Saturday, July 17, 2010

Some perspectives please!



GE earnings came in nicely but revenue missed estimate. The market jumped into conclusion that the economy is going to be damned slow.

Then whole bunch of financial stocks suffered bungee jump. Not sure they were complaining no growth or worried that they will be fined by the government too, after the wall street taiko Goldman Sachs settlement of US $ 550 mln.

If we buy and sell stocks reacting to these kind of day-to-day news, capital will dwindle very fast as we keep cutting losses. If you do nothing, one fine day, some stocks you like to own will just move up by 5 - 10 %, leaving you with huge regrets, sigh, If I know this earlier.......... It's really damn if you do, damned if you don't..........

Some very interesting comments by John Hussman in his weekly commentary on the current market of rent and not own mentaliy. I disagree with the rest of his bearish assessment but agree 100% with his perspective on the renting mentality.

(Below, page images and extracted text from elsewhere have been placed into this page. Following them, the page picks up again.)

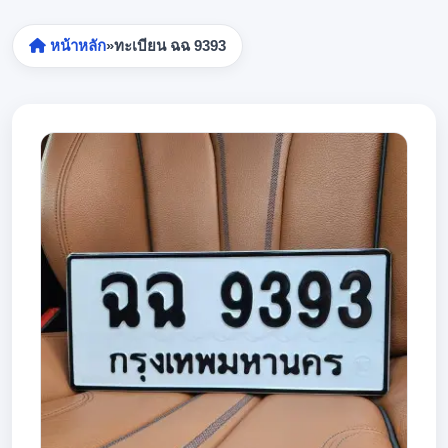
หน้าหลัก
»
ทะเบียน ฉฉ 9393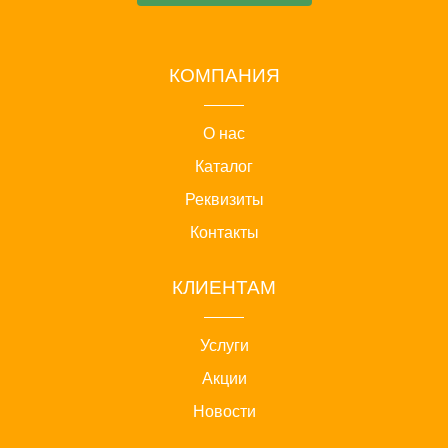
КОМПАНИЯ
О нас
Каталог
Реквизиты
Контакты
КЛИЕНТАМ
Услуги
Акции
Новости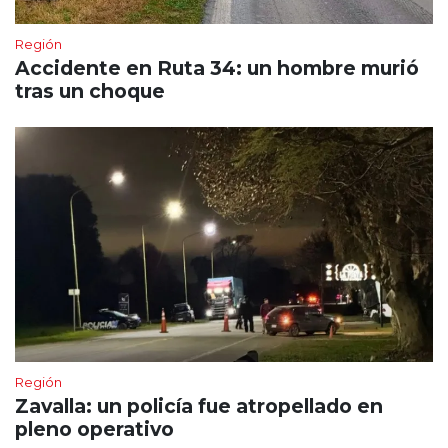
Región
Accidente en Ruta 34: un hombre murió
tras un choque
Región
Zavalla: un policía fue atropellado en
pleno operativo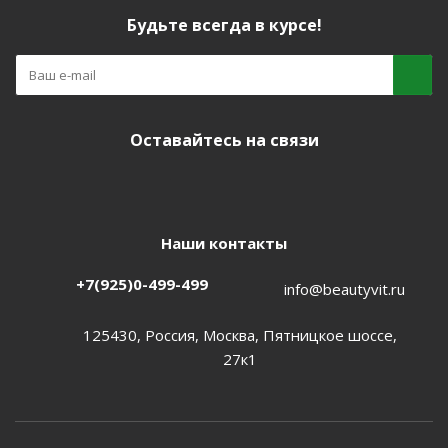
Будьте всегда в курсе!
Оставайтесь на связи
Наши контакты
+7(925)0-499-499
info@beautyvit.ru
125430, Россия, Москва, Пятницкое шоссе,
27к1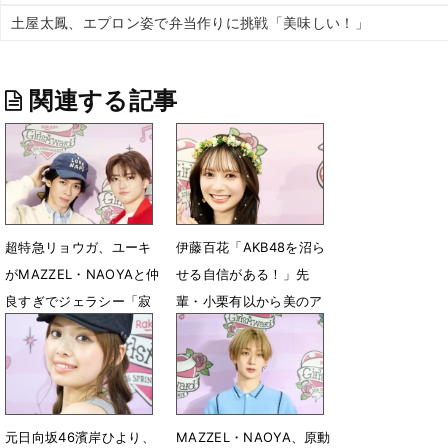
土屋太鳳、エプロン姿で弁当作りに挑戦「美味しい！」
関連する記事
超特急リョウガ、ユーキ
伊藤百花「AKB48を沼ら
がMAZZEL・NAOYAと仲
せる自信がある！」先
良すぎでジェラシー「寂
輩・小栗有以から美のア
しかったよ」
ドバイスも
5月6日 06時01分
5月6日 05時52分
元日向坂46濱岸ひより、
MAZZEL・NAOYA、原動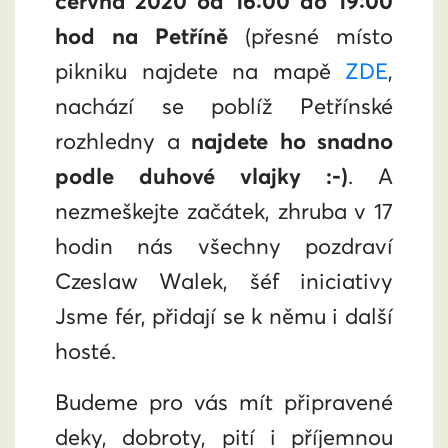
června 2020 od 16:00 do 19:00
hod na Petříně
(přesné místo
pikniku najdete na mapě
ZDE
,
nachází se poblíž Petřínské
rozhledny a
najdete ho snadno
podle duhové vlajky :-)
. A
nezmeškejte začátek, zhruba v 17
hodin nás všechny pozdraví
Czeslaw Walek, šéf iniciativy
Jsme fér, přidají se k němu i další
hosté.
Budeme pro vás mít připravené
deky, dobroty, pití i příjemnou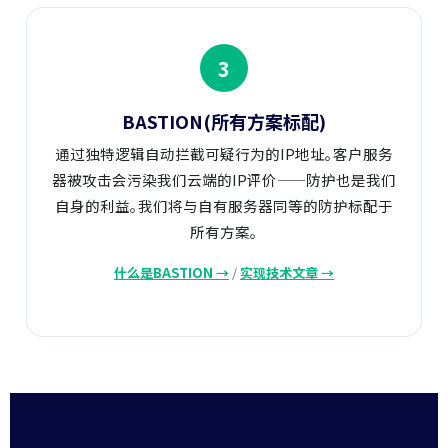
3
BASTION(所有方案标配)
通过独特逻辑自动拦截可疑行为的IP地址。客户服务
器被攻击会污染我们云端的IP评价——防护也是我们
自身的利益。我们将与自有服务器同等的防护标配于
所有方案。
什么是BASTION →
/
实现技术文章 →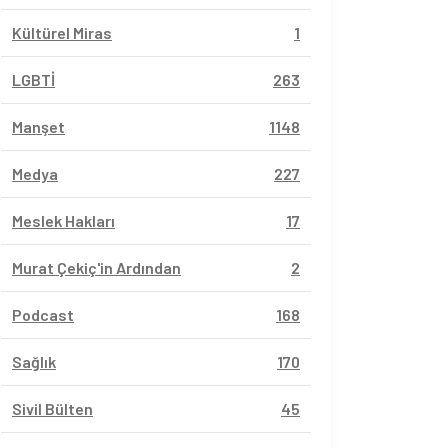
Kültürel Miras
1
LGBTİ
263
Manşet
1148
Medya
227
Meslek Hakları
17
Murat Çekiç'in Ardından
2
Podcast
168
Sağlık
170
Sivil Bülten
45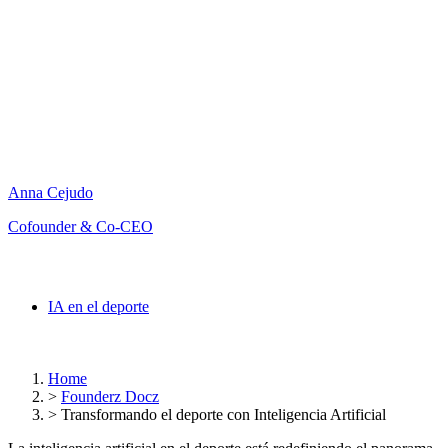
Anna Cejudo
Cofounder & Co-CEO
IA en el deporte
Home
>
Founderz Docz
>
Transformando el deporte con Inteligencia Artificial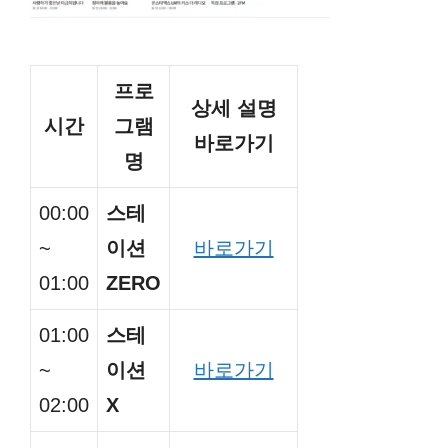
프로
상세 설명
시간
그램
바로가기
명
00:00
스테
~
이션
바로가기
01:00
ZERO
01:00
스테
~
이션
바로가기
02:00
X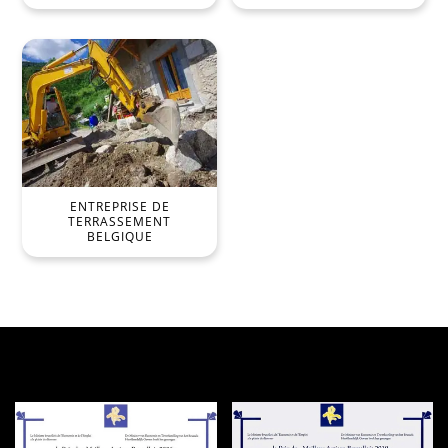
ENTREPRISE DE
TERRASSEMENT
BELGIQUE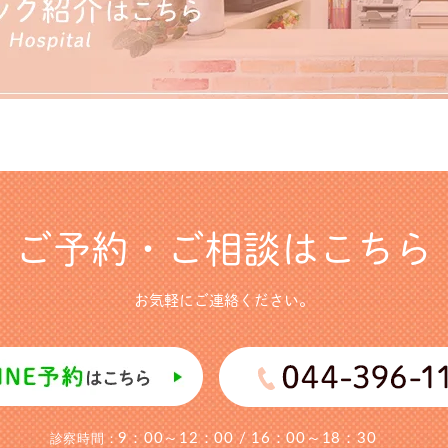
ご予約・ご相談はこちら
お気軽にご連絡ください。
9：00～12：00
/ 16：00～18：30
診察時間：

(John P Hussman) Perhaps the best way to begin this week's comment is to note that in decades of market analysis, I can't remember a time that I've heard so many analysts quoting some support or resistance level as being "critical" for the market. Some are eyeing the 1040 "neckline" on the S&P 500 "head-and-shoulders" formation. Others are eyeing the downward trendline that connects the April and June peaks for the index. Still others point to the "death cross" between the 50-day and the 200-day moving average, near the 1100 level, as being crucial. Even Richard Russell - who deserves more respect than most - has put the full weight of his analysis, over the near term anyway, on whether or not the Dow Transportation average remains above the closing level of 3792.89. The object of discussion has increasingly turned to the implications of this particular chart formation or that, as if some magic number or another absolves investors from having to think about the big picture.

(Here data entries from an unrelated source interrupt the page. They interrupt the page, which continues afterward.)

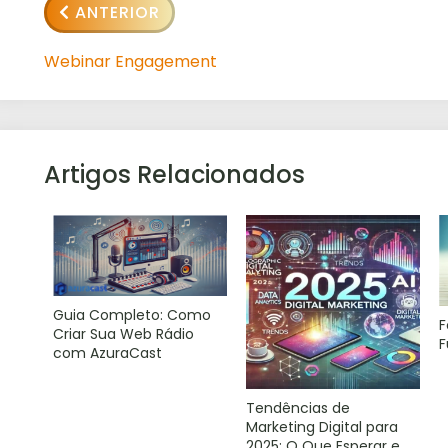
ANTERIOR
Webinar Engagement
Artigos Relacionados
Guia Completo: Como
F
Criar Sua Web Rádio
F
com AzuraCast
Tendências de
Marketing Digital para
2025: O Que Esperar e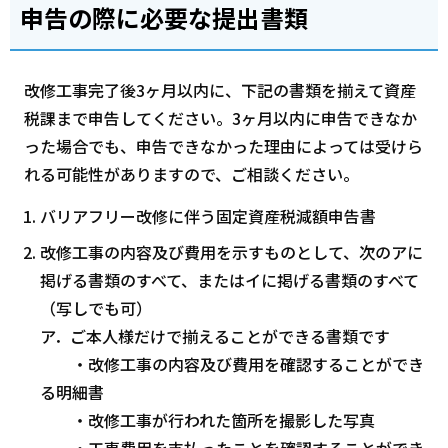
申告の際に必要な提出書類
改修工事完了後3ヶ月以内に、下記の書類を揃えて資産
税課まで申告してください。3ヶ月以内に申告できなか
った場合でも、申告できなかった理由によっては受けら
れる可能性がありますので、ご相談ください。
バリアフリー改修に伴う固定資産税減額申告書
改修工事の内容及び費用を示すものとして、次のアに
掲げる書類のすべて、またはイに掲げる書類のすべて
（写しでも可）
ア．ご本人様だけで揃えることができる書類です
・改修工事の内容及び費用を確認することができ
る明細書
・改修工事が行われた箇所を撮影した写真
・工事費用を支払ったことを確認することができ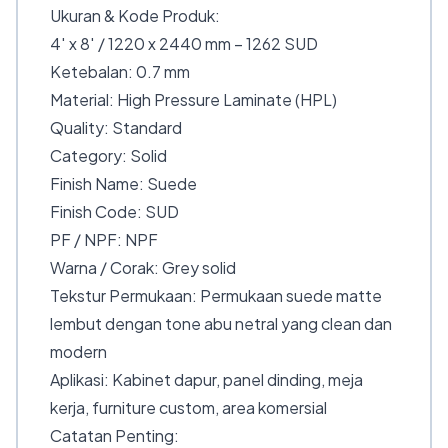
Ukuran & Kode Produk:
4′ x 8′ / 1220 x 2440 mm – 1262 SUD
Ketebalan: 0.7 mm
Material: High Pressure Laminate (HPL)
Quality: Standard
Category: Solid
Finish Name: Suede
Finish Code: SUD
PF / NPF: NPF
Warna / Corak: Grey solid
Tekstur Permukaan: Permukaan suede matte
lembut dengan tone abu netral yang clean dan
modern
Aplikasi: Kabinet dapur, panel dinding, meja
kerja, furniture custom, area komersial
Catatan Penting: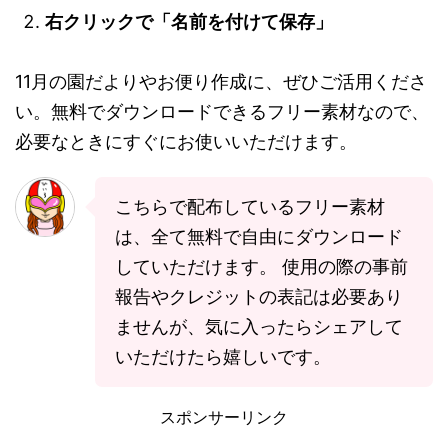
右クリックで「名前を付けて保存」
11月の園だよりやお便り作成に、ぜひご活用くださ
い。無料でダウンロードできるフリー素材なので、
必要なときにすぐにお使いいただけます。
こちらで配布しているフリー素材
は、全て無料で自由にダウンロード
していただけます。 使用の際の事前
報告やクレジットの表記は必要あり
ませんが、気に入ったらシェアして
いただけたら嬉しいです。
スポンサーリンク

All of this suggests that this is a "rent, not own" market being driven by technical traders who uniformly and somewhat predictably pile on to the sell side or the buy side when particular levels are hit. Last week, we observed the obligatory rally to prior support, closed a "gap" in the S&P 500 chart from a couple of weeks ago, and kissed the 20-day moving average. Based on this sort of "critical level" chatter, a move above the 1100 level could trigger a powerful but short-lived burst of short-covering on the relief of the "death cross", while a move below 1040, and particularly a break in the Transports below 3792.89, would most probably cause all hell to break loose. Simply put, over the very short term, market fluctuations are likely to be driven by masses of technical traders, nearly all acting on precisely the same signals.

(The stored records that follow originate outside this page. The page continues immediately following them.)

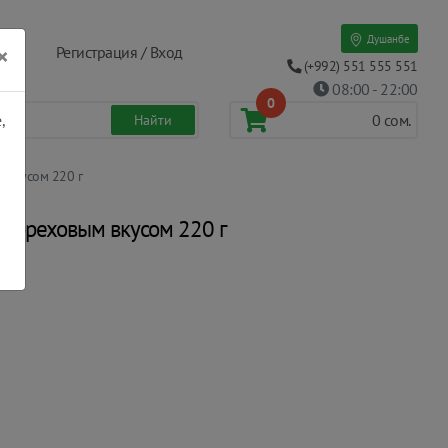
Душанбе
×
Регистрация / Вход
(+992) 551 555 551
08:00 - 22:00
0
,
0
сом.
 вкусом 220 г
о-ореховым вкусом 220 г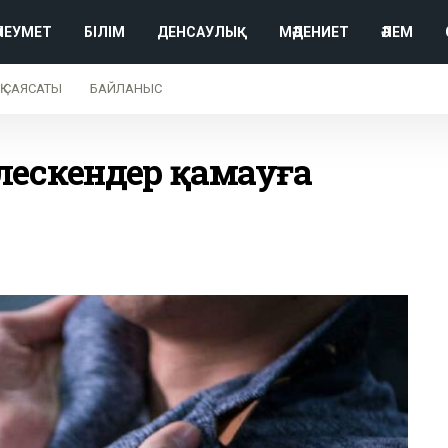
ӘЛЕУМЕТ
БІЛІМ
ДЕНСАУЛЫҚ
МӘДЕНИЕТ
ӘЛЕМ
Қ САЯСАТЫ
БАЙЛАНЫС
лескендер қамауға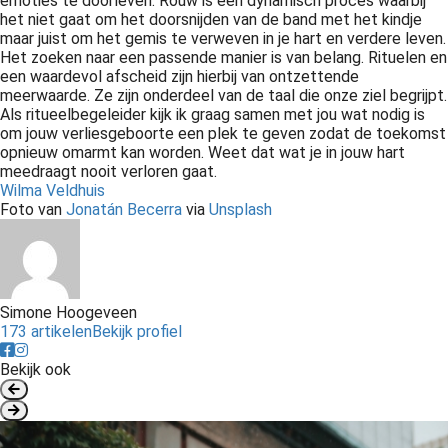
emoties te doorleven. Rouw is een dynamisch proces waarbij
het niet gaat om het doorsnijden van de band met het kindje
maar juist om het gemis te verweven in je hart en verdere leven.
Het zoeken naar een passende manier is van belang. Rituelen en
een waardevol afscheid zijn hierbij van ontzettende
meerwaarde. Ze zijn onderdeel van de taal die onze ziel begrijpt.
Als ritueelbegeleider kijk ik graag samen met jou wat nodig is
om jouw verliesgeboorte een plek te geven zodat de toekomst
opnieuw omarmt kan worden. Weet dat wat je in jouw hart
meedraagt nooit verloren gaat.
Wilma Veldhuis
Foto van
Jonatán Becerra
via
Unsplash
Simone Hoogeveen
173 artikelen
Bekijk profiel
Bekijk ook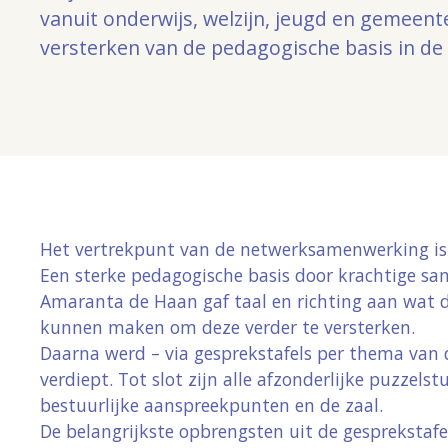
vanuit onderwijs, welzijn, jeugd en gemeent
versterken van de pedagogische basis in de
Het vertrekpunt van de netwerksamenwerking is
Een sterke pedagogische basis door krachtige s
Amaranta de Haan gaf taal en richting aan wat 
kunnen maken om deze verder te versterken.
Daarna werd – via gesprekstafels per thema van
verdiept. Tot slot zijn alle afzonderlijke puzze
bestuurlijke aanspreekpunten en de zaal.
De belangrijkste opbrengsten uit de gesprekstafe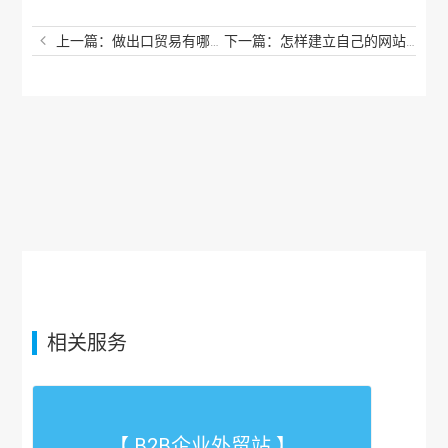
上一篇：做出口贸易有哪些平台？个人能不能做出口贸易？
下一篇：怎样建立自己的网站平台？如何建立一个网站平台？
相关服务
【 B2B企业外贸站 】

The key issue here is the sustainability of these moves. To the extent that an upside breakout is accompanied by a substantial relief in near-term economic concerns (e.g. a move in the ECRI Weekly Leading Index growth rate back to positive territory, or three to four weeks of plunging new claims for unemployment), one might anticipate a positive follow-through over the intermediate term. In contrast, a downside breakout accompanied by further deterioration in reliable economic indicators or poor corporate guidance would prompt a more sustained period of deterioration. Lacking such confirmation from "real" indicators of economic and corporate activity, the immediate response of breakouts or breakdowns is likely to be confined to a short burst of concerted selling or short-covering.


http://www.hussmanfunds.com/wmc/wmc100712.htm

The world has not come to an end. I will keep my technical analysis tool back in my drawer and switch more to valuation now. Most of people have no idea when they talk about "IMPORTANT" key psychological level. Unless DOW, S&P 500, etc break down 20% from a high, or goes below 2009 low, etc, they are just noise.

First the market said we are going to have 1930s depression. That has not happened yet.

Then they talked about double dipped recession of late 1930s. That they said has low chance of happening.

Now they talk about sub-par growth. Well, they just can't make up their mind.

I'm more comfortable to quote Benjamin Graham now as we are not in an environment of mass deleveraging, normal value investing rules should apply.

“In the short run, the market is a voting machine, but in the long run it is a weighing machine.”